DOUGLAS: Maybe, but the realism of the location rubbed off We gave the hospital director the script and asked him for profiles of the characters and their possible problems. Then he found patients in the hospital for the actors to hang out with. It created a tension, a realism. Jack came five days later than the rest of the crew. There were no names in the picture to speak of and jack didn't know any of the actors. We were having one of the group-therapy rehearsals, and we broke for lunch. In the cafeteria, Jack all of a sudden put his plate down, and I saw him walk outside, obviously upset, and I followed him out and said, 'Jack, what's wrong?" He said, "Man, these guys don't quit. I'm eating lunch and nobody breaks character, nothing. What's going on here?" [Laughs) I explained it to him.

That ward we saw was a film set, but behind the locked doors was the real thing. Same thing with Jewel of the Nile. Why did we shoot in the desert in Morocco instead of in Palm Springs? There is just something that you cannot fake. Never mind the problems of finding 5000 Moslem extras in Palm Springs. What's important is that the credibility comes through.

PLAYBOY: Was there a sense of the film's being as important as it turned out to be?

DOUGLAS: We knew something special was going on. We had no idea what. It was a really magical experience for all of us -- for everybody except, unfortunately, Ken Kesey, and that has always hurt me, and it has probably hurt him a lot. It is the only thing about the film that I regret.

PLAYBOY: Did the film affect the people who were involved in it? How difficult was it to return to the normal world?

DOUGLAS: It was a very close, intense set. For the actors, it was emotionally exhausting. People didn't drop it when they said goodbye. I mean, midway through the picture, we found out that one of our actors, Billy Redfield, the guy who played Harding-Hard-On-was dying of leukemia. When he found out, he desperately wanted to finish this picture. He finished the picture and died six weeks later. . . . So, yeah, it was intense. But it was gratifying afterward, because of the response. There used to be a law in Florida that if someone showed abnormal behavior, he could be detained or arrested. After the movie came out, with the idea, as McMurphy pointed out, that these people were no crazier than the average asshole on the street, the law was rescinded, partly because of the film. There was a heightened awareness about the whole aspect of mental institutions.

PLAYBOY: What was the Academy Award evening like for you?

DOUGLAS: It was a bittersweet thing. I had been with Brenda Vaccaro for years, and we had just separated.
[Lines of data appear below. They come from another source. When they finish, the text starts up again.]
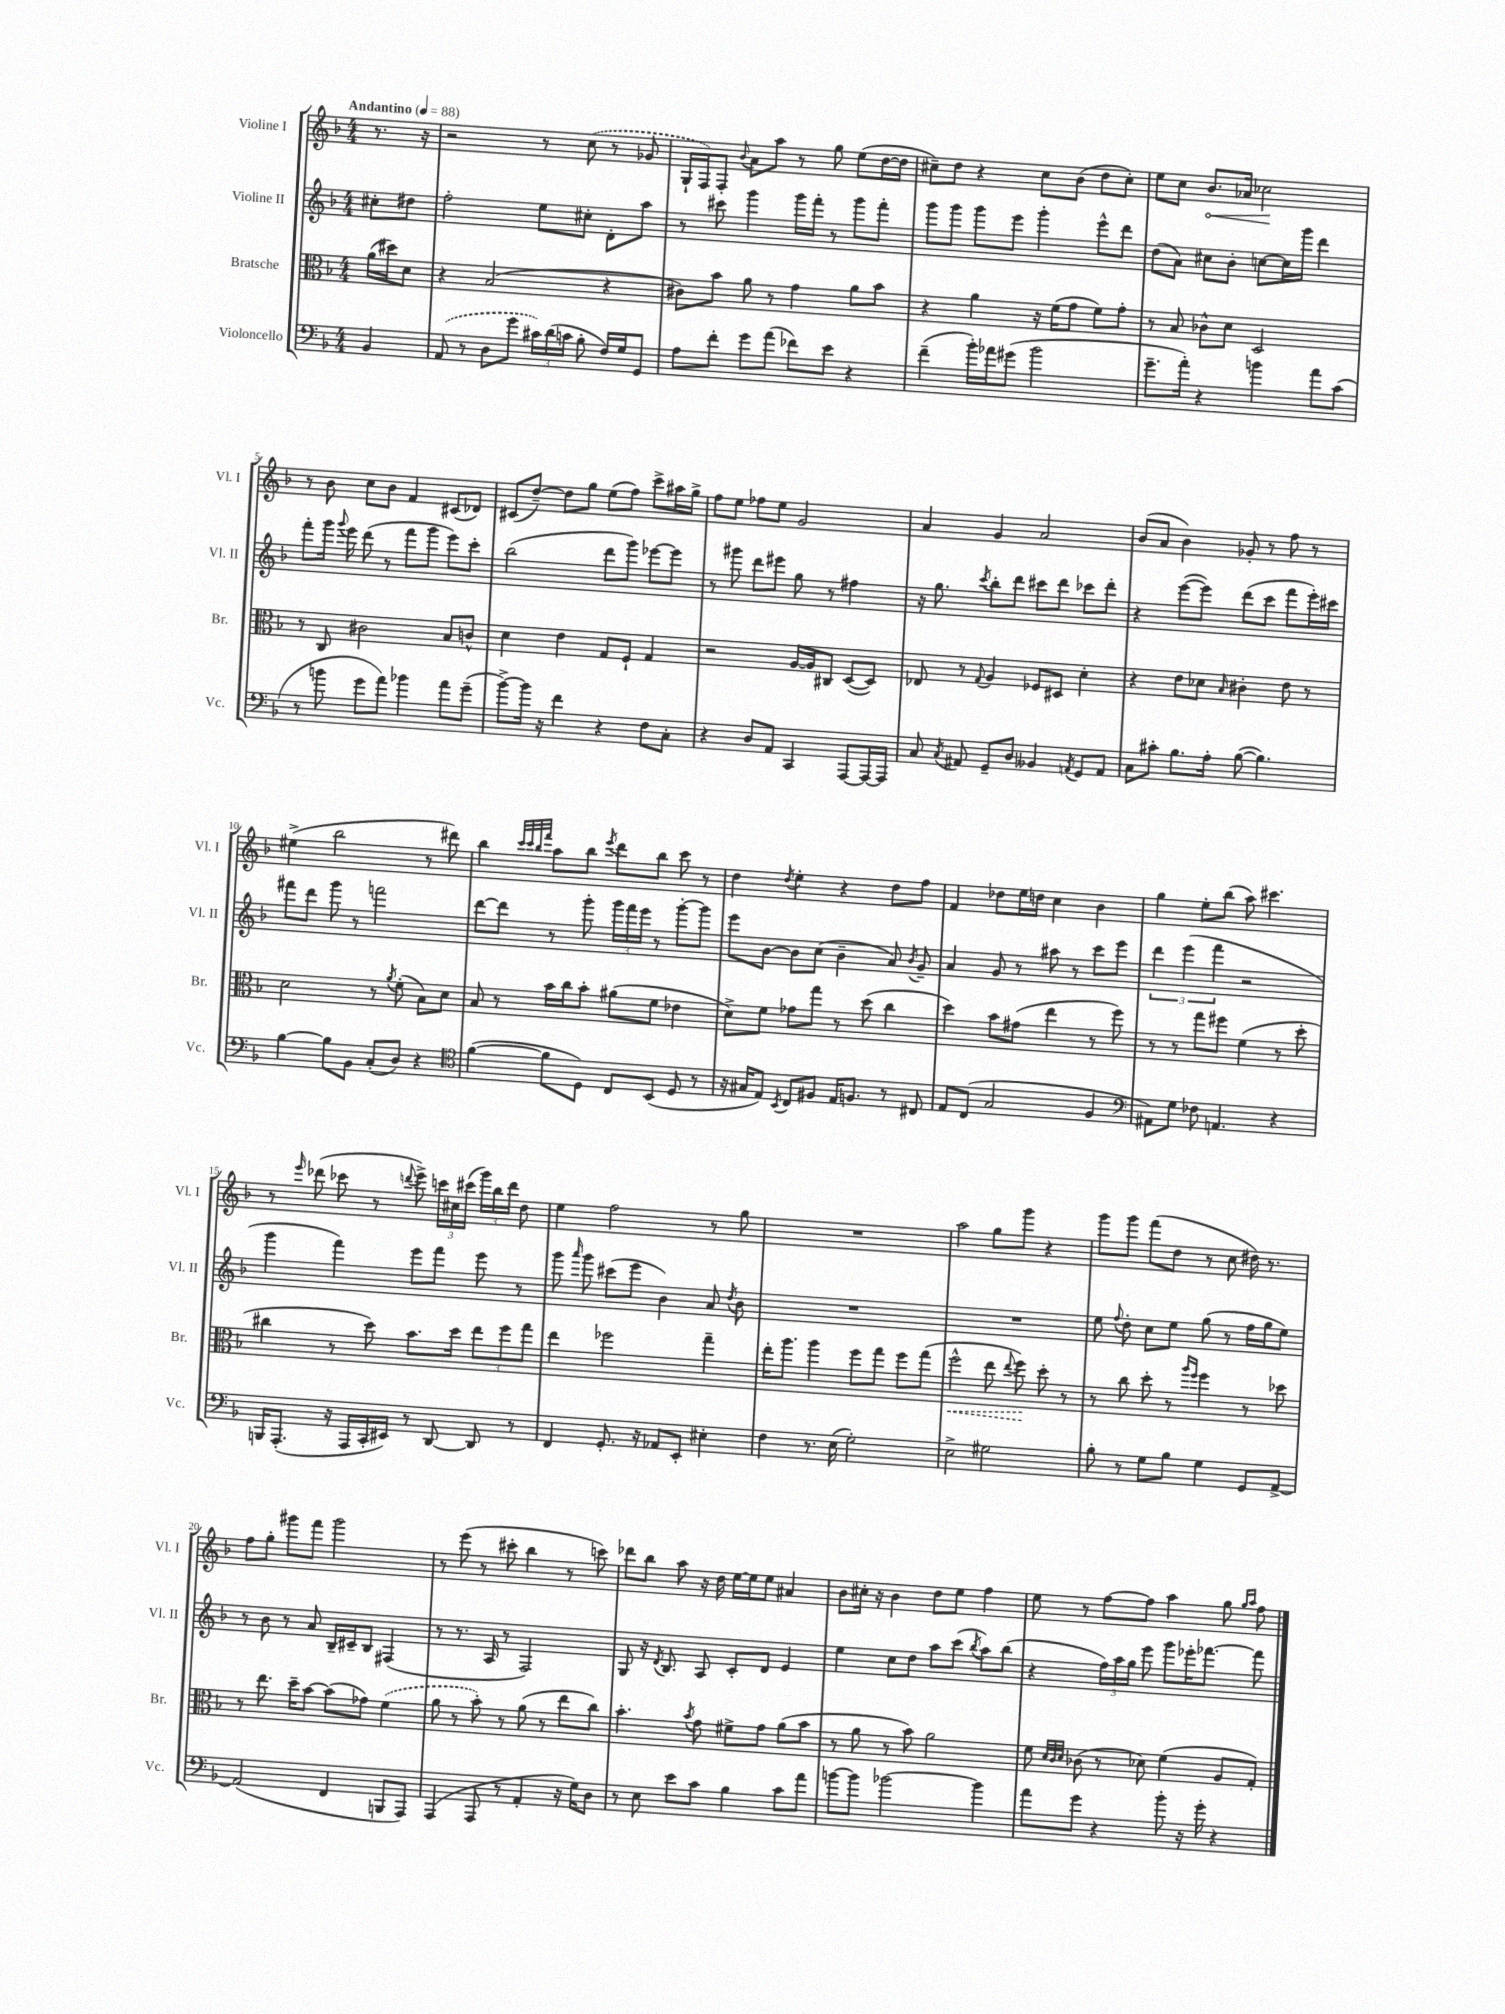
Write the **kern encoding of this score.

**kern	**kern	**kern	**kern
*staff4	*staff3	*staff2	*staff1
*clefF4	*clefC3	*clefG2	*clefG2
*k[b-]	*k[b-]	*k[b-]	*k[b-]
*M4/4	*M4/4	*M4/4	*M4/4
*MM88	*MM88	*MM88	*MM88
4BB-/	(16a\LL	8cc#'\L	8.r
.	16dd#\J)	.	.
.	8d\J	8dd#\J	.
.	.	.	16r
=	=	=	=
(8AA/	4r	2ff'\	2r
8r	.	.	.
8D\L	(2B-/	.	.
8g\J	.	.	.
24c#\LL)	.	8ee\L	8r
(24d\	.	.	.
24c\JJ	.	.	.
8B-'\	.	8cc#'\J	(8cc\
16F/LL)	4r	8d'\L	8r
16G/J	.	.	.
8GG/J	.	8aa\J	8g-/
=	=	=	=
8A\L	8c#\L)	8r	16G`/LL
.	.	.	16F/J)
8f'\J	8b-\J	8ccc#\	8F'/J
.	.	.	8qqb-/
8g\L	8a\	4ggg\	8a\L
(8a\J	8r	.	8aa\J
8f-\L)	4g\	16ggg\LL	8r
.	.	16fff'\JJ	.
8e\J	.	8r	8gg\
4r	8a\L	8ggg\L	(8ee\L
.	8b-\J	8fff'\J	[16dd\L
.	.	.	16dd\]JJ
=	=	=	=
(4f~\	4r	8ggg\L	8cc#~\L)
.	.	8ggg\J	8dd\J
16b-'\LL)	4a\	8ggg\L	4r
16a-\J	.	.	.
(8g#\J	.	8eee\J	.
2b-\	16r	4ggg'\	8cc#\L
.	(16f\LK	.	.
.	8g\J	.	(8b-\J
.	8f\L)	8eee^^\L	8dd\L
.	8g'\J	8ddd\J	8cc#'\J)
=	=	=	=
8.g~\L	8r	(8dd\L	8ee\L
.	8B-/	8a\J)	8cc\J
16a'\Jk)	.	.	.
4r	8c-^^\L	8cc#\L	8.b-/L
.	8d\J	8b-'\J	.
.	.	.	16a-/Jk
4b\	2D/	[8cc\L	2cc-\
.	.	16cc\]L	.
.	.	16ggg\JJ	.
8a\L	.	4ddd\	.
(8c\J	.	.	.
=	=	=	=
8r	8r	8fff'\L	8r
8b\	8C/	16ggg\Jk	8b-\
.	.	8qqggg/	.
.	.	16eee\	.
8g\L	2c#\	(8ddd\	8cc\L
8a\J)	.	8r	8b-\J
4b-\	.	8fff\L	4f/
.	.	8ggg\J	.
8a\L	8B-/L	8eee\L)	(8c#/L
(8g~\J	8c^^/J	8ccc'\J	8d-/J)
=	=	=	=
[8b-^\L)	4d\	(2bb-\	(8c#/L
16b-\]Jk	.	.	[8dd~/J)
16r	.	.	.
4f\	4e\	.	8dd\]L
.	.	.	8gg\J
4r	8G/L	8ddd\L	(8ee\L
.	8F`/J	8ggg\J)	8ff\J)
8F\L	4G/	[8eee-\L	8ccc^\L
8C'\J	.	8eee-\]J	16aa#\L
.	.	.	16gg^\JJ
=	=	=	=
4r	2r	8r	8ff\L
.	.	8ggg#\	8ee\J
8D/L	.	8ddd\L	8ff-\L
8AA/J	.	8eee#\J	8ee\J
4CC/	[16A/LL	8gg\	2g/
.	16A/]J	.	.
.	8C#/J	8r	.
[8AAA/L	([8D/L	4ff#\	.
16AAA/_L	8D/]J)	.	.
16AAA/]JJ	.	.	.
=	=	=	=
8C/	8E-/	16r	4a/
.	.	8.gg\	.
8qC/	.	.	.
8AA#/	8r	.	.
.	8qqG/	8qccc/	.
8GG~/L	4A/	8bb-'\L	4g/
8D/J	.	8ddd\J	.
4BB--/	8F-/L	8ccc#\L	2a/
.	8D#/J	8ddd\J	.
8qAA/	.	.	.
8GG/L	4d'\	8ccc-\L	.
8AA/J	.	8ddd'\J	.
=	=	=	=
8C\L	4r	4r	(8b-/L
8c#'\J	.	.	8a/J
8.B-\L	8e\L	([8eee\L	4b-\)
.	8d-\J	8eee\]J)	.
16A'\Jk	.	.	.
.	16qqB-/	.	.
([8B-\	4c#'\	(8ddd\L	8g-'/
4.B-\])	.	8ccc\J	8r
.	8e\	8fff\L	8ff\
.	8r	16eee'\L)	8r
.	.	16ccc#\JJ	.
=	=	=	=
[4B-\	2d\	8fff#\L	(4ee#^\
.	.	8ddd\J	.
8B-\]L	.	8ggg\	2bb-\
8BB-\J	.	8r	.
(8C'/L	8r	2fff\	.
.	8qa/	.	.
8D/J)	(8f'\	.	.
4r	8B-\L)	.	8r
.	8d\J	.	8ddd#\)
=	=	=	=
*clefC4	*	*	*
([4f\	8B-/	[8ddd\L	4bb-\
.	8r	8ddd\]J	.
.	.	.	32qqccc/LLL
.	.	.	32qqccc/
.	.	.	32qqbb-/
.	.	.	32qqfff/JJJ
8f\]L	16b-\LL	8r	8aa\L
.	16cc\J	.	.
8D\J)	8b-'\J	8ggg'\	8bb-\J
.	.	.	8qeee/
8C/L	(8a#\L	24ggg\LL	8ddd\L
.	.	24fff\	.
.	.	24eee\JJ	.
(8BB-/J	8f\J	8r	8bb-\J
8D/	4e-\	[8ggg'\L	8ccc\
8r	.	8ggg\]J	8r
=	=	=	=
16r	8d^\L)	8eee\L	4dd\
16G#/LK	.	.	.
8E/J)	8f\J	[8b-\J	.
8qBB-/	.	.	8qdd/
8C/L	8g-\L	8b-\]L	4ee'\
8F#/J	8gg\J	(8cc\J	.
16E/LK	8r	4b-~\	4r
8.F/J	.	.	.
.	(8dd\	.	.
8r	4cc\	8a/)	8dd\L
.	.	8qb-/	.
8C#/	.	8g~/	8ff\J
=	=	=	=
8E/L	4dd\)	4a/	4f/
(8C/J	.	.	.
2G/	8b-\L	8g/	8dd-\L
.	(8g#\J	8r	16ee\L
.	.	.	16dd\JJ
.	4ee\	8aa#\	4cc\
.	.	8r	.
4F/	8r	8ccc\L	4b-\
.	8ff\)	8eee\J	.
=	=	=	=
*clefF4	*	*	*
8AA#\L)	8r	6ddd\	4gg\
8G\J	8r	.	.
.	.	(6eee\	.
8F-\	8gg\L	.	8ee'\L
.	.	6fff\	.
4.AA/	8ff#\J	.	(8bb-\J
.	(4f\	2r	8aa\)
.	.	.	4.ccc#\
4r	8r	.	.
.	8dd'\	.	.
=	=	=	=
16BBB/LK	4cc#\	4ggg\	8r
(8.AAA'/J	.	.	.
.	.	.	16qqeee/
.	.	.	(8ddd-\
16r	8r	4fff\)	8ccc-\
16AAA/LL	.	.	.
16CC'/	8dd\)	.	8r
16EE#/JJ)	.	.	.
.	.	.	8qqddd/
8r	8.b-\L	8eee\L	8eee^\)
[8DD/	.	8fff\J	24ccc\LL
.	.	.	24cc#\
.	16dd\Jk	.	.
.	.	.	(24ccc#\JJ
8DD/]	12ee\L	8eee\	24ggg\LL)
.	.	.	24bb-\
.	12ff\	.	24ddd\JJ
8r	.	8r	8dd\
.	12gg\J	.	.
=	=	=	=
4FF/	4ee\	8ggg\	4ee\
.	.	16qqaaa/	.
.	.	8ggg\	.
8.GG'/	2ff-\	(8ccc#\L	2ff\
.	.	8eee\J	.
16r	.	.	.
8AA-/L	.	4b-\)	.
8EE'/J	.	.	.
4E#'\	4gg~\	8a/	8r
.	.	8qdd/	.
.	.	8b-\	8gg\
=	=	=	=
4F\	16ee'\LK	1r	1r
.	8.aa\J	.	.
8.r	4aa\	.	.
(16E\	.	.	.
2G'\)	8ff\L	.	.
.	8gg\J	.	.
.	8ff\L	.	.
.	(8gg\J	.	.
=	=	=	=
2E^\	2ff^^\	1r	2aa\
2G#\	8ee\	.	8gg\L
.	8qqee/	.	.
.	8ff\)	.	8ggg\J
.	8dd'\	.	4r
.	8r	.	.
=	=	=	=
8B-'\	8r	8ee\	8ggg\L
.	.	8qqff/	.
8r	8cc\	8dd'\	8ggg\J
8G\L	8dd'\	8cc\L	(8fff\L
8B-\J	8r	8ee\J	8dd\J
.	16qqaa/LL	.	.
.	16qqff/JJ	.	.
4G\	4ff\	(8gg\	8r
.	.	8r	8cc\
8GG/L	8r	16ff\LL	16dd#\)
.	.	16gg\J	8.r
[8AA^/J	8dd-\	8ee\J)	.
=	=	=	=
(2AA/]	8r	8r	8ff\L
.	8.ee\	8b-\	8gg'\J
.	.	8r	8ggg#\L
.	16dd~\LK	.	.
.	[8b-\J	8a/	8fff\J
4FF/	(8b-\]L	16B-~/LL	2ggg#\
.	.	16c#~/J	.
.	8g-\J)	8B-/J	.
8BBB/L	(4f\	(4F#/	.
8AAA/J)	.	.	.
=	=	=	=
(4AAA/	8a\	8r	8r
.	8r	8.r	(8eee\
8AAA/	8b-'\)	.	8r
.	.	16A/	.
8r	8r	8r	8ccc#'\
4AA'/	(8a\	2F/)	4bb-\
.	8r	.	.
16r	8ee\L	.	8r
16G\LK)	.	.	.
8D\J	8cc\J)	.	8ccc\)
=	=	=	=
8r	4.b-'\	8G/	8ddd-\L
8E\	.	16r	8bb-\J
.	.	8qd/	.
.	.	8.B-/	.
8e\L	.	.	8aa\
.	8qb-/	.	.
8c\J	8g\	8A/	16r
.	.	.	16dd\
4B-\	8f#^\L	8c'/L	[16ee\LL
.	.	.	16ee\]J
.	8g\J	8d/J	8ee\J
8c\L	(8a\L	4e/	4a#/
8a\J	8b-\J	.	.
=	=	=	=
[8b\L	8r	4ee\	8b-\L
8b\]J	8a\	.	16cc#'\Jk
.	.	.	16r
[2b-\	8r	8cc\L	4b-\
.	8b-\)	8dd\J	.
.	2a\	8aa\L	8dd\L
.	.	(8ccc\J	8ee\J
.	.	8qbb-/	.
4b-\]	.	8aa\L)	4ff\
.	.	(8bb-\J	.
=	=	=	=
8a\L	8f\	4r	8ee\
.	32qqd/LLL	.	.
.	32qqc/	.	.
.	32qqd/JJJ	.	.
8g\J	(8c-\	.	8r
4r	8r	24ff\LL)	[8ff\L
.	.	24aa\	.
.	.	24gg\JJ	.
.	8d-\)	8eee\	8ff\]J
8b-'\	(4f\	8ggg\L	4aa\
16r	.	16eee-'\K	.
16g'\	.	[8.fff-\J	.
4r	8A/L	.	8gg\
.	.	.	16qqgg/LL
.	.	.	16qqaa/JJ
.	8G'/J)	8fff-\]	8ff\
==	==	==	==
*-	*-	*-	*-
She had been nominated that year for her supporting performance in Once Is Not Enough, which, coincidentally, my father had been in. So we went together, though we were not together. Jack had been nominated three times before and had not won. I persuaded him to go. We had nine nominations. As the night wore on, we had lost the first four. Jack was sitting there, going, "I told you." You try not to put importance on it, but it gets you crazy. But then the writers won. The director won. Then Louise won and, for her parents, who are deaf, she gave her acceptance speech in sign language, which was quite moving. Then, finally, jack won. We won best picture, too, so, yeah, it was extraordinary. I remember Milos' saying, "Well, it's all downhill from here." Last year, I was presenting an Academy Award, and Milos and Saul cleaned up for Amadeus. Milos came to me after the show and said, "Mikey D., Mikey D., heh? Ten years ago, we say, 'It's all downhill from here, Mikey D.' Well, we do it again." He was great.